Disentangling News Story Effects on Public Opinion
Restricted (Penn State Only)
- Author:
- Cohen, Olivia
- Graduate Program:
- Mass Communications (PHD)
- Degree:
- Doctor of Philosophy
- Document Type:
- Dissertation
- Date of Defense:
- February 21, 2022
- Committee Members:
- Michael Schmierbach, Major Field Member
Fuyuan Shen, Outside Unit & Field Member
Mary Oliver, Major Field Member
Jessica Myrick, Chair & Dissertation Advisor
Anthony Olorunnisola, Program Head/Chair - Keywords:
- news framing
public opinion
health communication
opioid use disorder - Abstract:
- Journalists make deliberate choices in how they will present prominent social issues to the public, namely deciding to showcase the issue through an individual’s experience or a societal-level perspective. Journalists often go for the former under the impression that by putting a face to an issue, the audience will show more care and concern. However, episodic-thematic scholarship on the issue has found generally that the opposite is more likely to occur unless audiences experience higher degrees of connectedness to the character and news story. On the other hand, Exemplification research demonstrates support for the notion that even in the presence of factual overview information, we place more weight on the individuals in news stories and are more influenced by them. To help understand why there may be a discrepancy between these theoretical areas, this online experiment (N = 468) dissected news frames into two parts, actor type, and statistical information, to test how these would individually and collectively influence narrative and civic engagement responses. A fully factorial design tested how a news story’s actor type (individual vs. social) and statical information (none vs. base-rate only vs. forecasting only vs. both) influence attributions of responsibility, issue importance, policy support, stigma, transportation, identification, state empathy, moral outrage, and moral disgust. Results suggest that social actors evoke higher levels of moral disgust and moral outrage, but actor type did not influence identification, transportation, and state empathy.

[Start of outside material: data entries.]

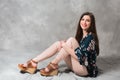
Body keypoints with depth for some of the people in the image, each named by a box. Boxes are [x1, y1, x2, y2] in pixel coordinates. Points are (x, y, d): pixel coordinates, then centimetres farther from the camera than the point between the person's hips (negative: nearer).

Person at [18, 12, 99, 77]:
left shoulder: (90, 37, -17)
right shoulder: (81, 34, 10)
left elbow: (79, 56, -26)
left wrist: (65, 46, -18)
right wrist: (65, 45, -2)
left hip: (86, 69, -8)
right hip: (76, 65, 8)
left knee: (71, 40, -23)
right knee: (58, 44, -6)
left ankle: (52, 66, -15)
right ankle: (34, 62, -12)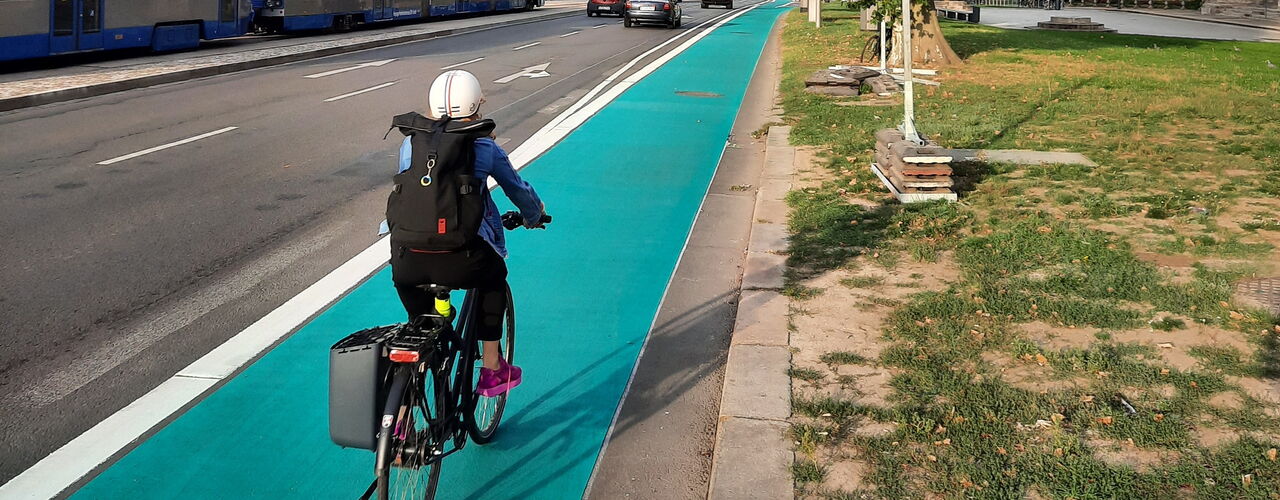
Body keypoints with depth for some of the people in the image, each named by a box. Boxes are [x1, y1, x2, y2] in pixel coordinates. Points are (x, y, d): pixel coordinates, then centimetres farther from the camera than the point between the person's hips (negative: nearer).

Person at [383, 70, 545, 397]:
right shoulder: (484, 146, 8)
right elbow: (517, 189, 23)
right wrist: (533, 216, 46)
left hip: (406, 261, 3)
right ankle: (492, 370, 36)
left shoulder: (410, 143, 16)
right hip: (460, 261, -2)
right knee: (494, 276, 32)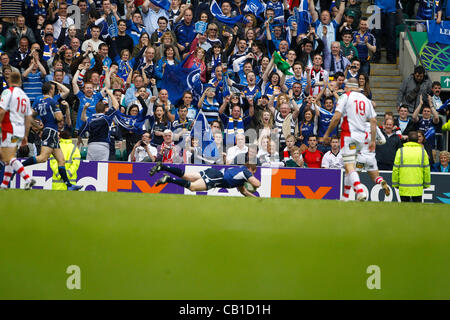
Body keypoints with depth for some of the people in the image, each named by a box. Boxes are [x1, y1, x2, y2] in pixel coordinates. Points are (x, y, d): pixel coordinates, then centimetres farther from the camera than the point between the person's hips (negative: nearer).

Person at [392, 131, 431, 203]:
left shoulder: (400, 151, -1)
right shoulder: (422, 151, 2)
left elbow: (396, 169, -1)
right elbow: (426, 169, 4)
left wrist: (395, 184, 8)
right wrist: (426, 184, 14)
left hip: (404, 188, 0)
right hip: (418, 188, 0)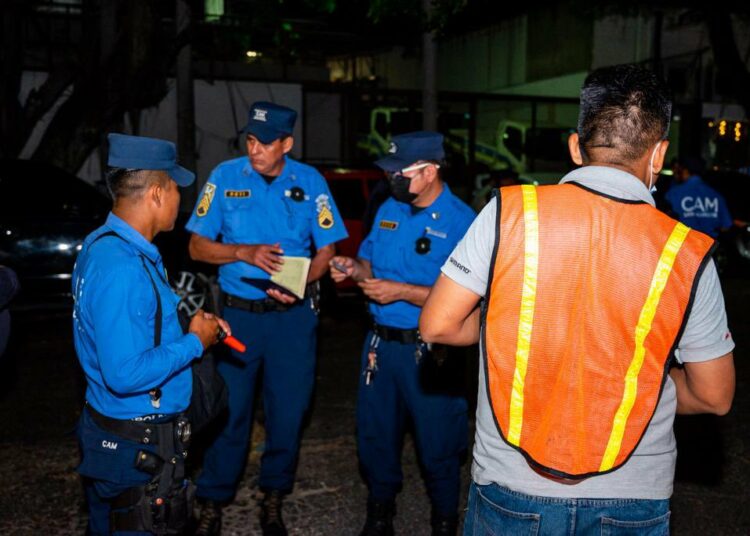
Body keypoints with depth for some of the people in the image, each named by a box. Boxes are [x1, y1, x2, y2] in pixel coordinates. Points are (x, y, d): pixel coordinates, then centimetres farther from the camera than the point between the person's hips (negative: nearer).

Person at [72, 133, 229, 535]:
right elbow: (126, 374, -30)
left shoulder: (104, 243, 5)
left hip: (107, 428, 10)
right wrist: (194, 343, -18)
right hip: (138, 448, -10)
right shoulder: (122, 269, -28)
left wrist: (189, 325, 4)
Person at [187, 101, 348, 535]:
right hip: (237, 313, -1)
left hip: (293, 316, 1)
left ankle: (273, 498, 29)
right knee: (229, 410, 4)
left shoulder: (310, 182, -1)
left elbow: (326, 250, 3)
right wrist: (245, 252, -18)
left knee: (288, 410, 9)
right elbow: (198, 246, -1)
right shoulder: (226, 177, -2)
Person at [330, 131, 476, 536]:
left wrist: (400, 291, -23)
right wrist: (354, 270, -4)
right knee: (375, 434, 17)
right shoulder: (389, 211, 8)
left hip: (428, 350, -6)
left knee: (436, 443, 7)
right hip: (381, 342, 6)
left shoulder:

When paired with varying levels of statistics, an interaction effect was observed with higher levels of statistics hindering moral outrage and disgust among stories that also featured social actors, but encouraging moral disgust and outrage with those that featured an individual actor. Moral disgust and outrage were found to mediate the relationships between actor type, stigma, attribution of responsibility, and perceived societal importance in unique ways. For journalists looking to motivate public engagement with social issues, the results from this study suggest journalists should be mindful of their combinations of focal characters and numerical information in their stories as this may influence audience affective responses and perceptions.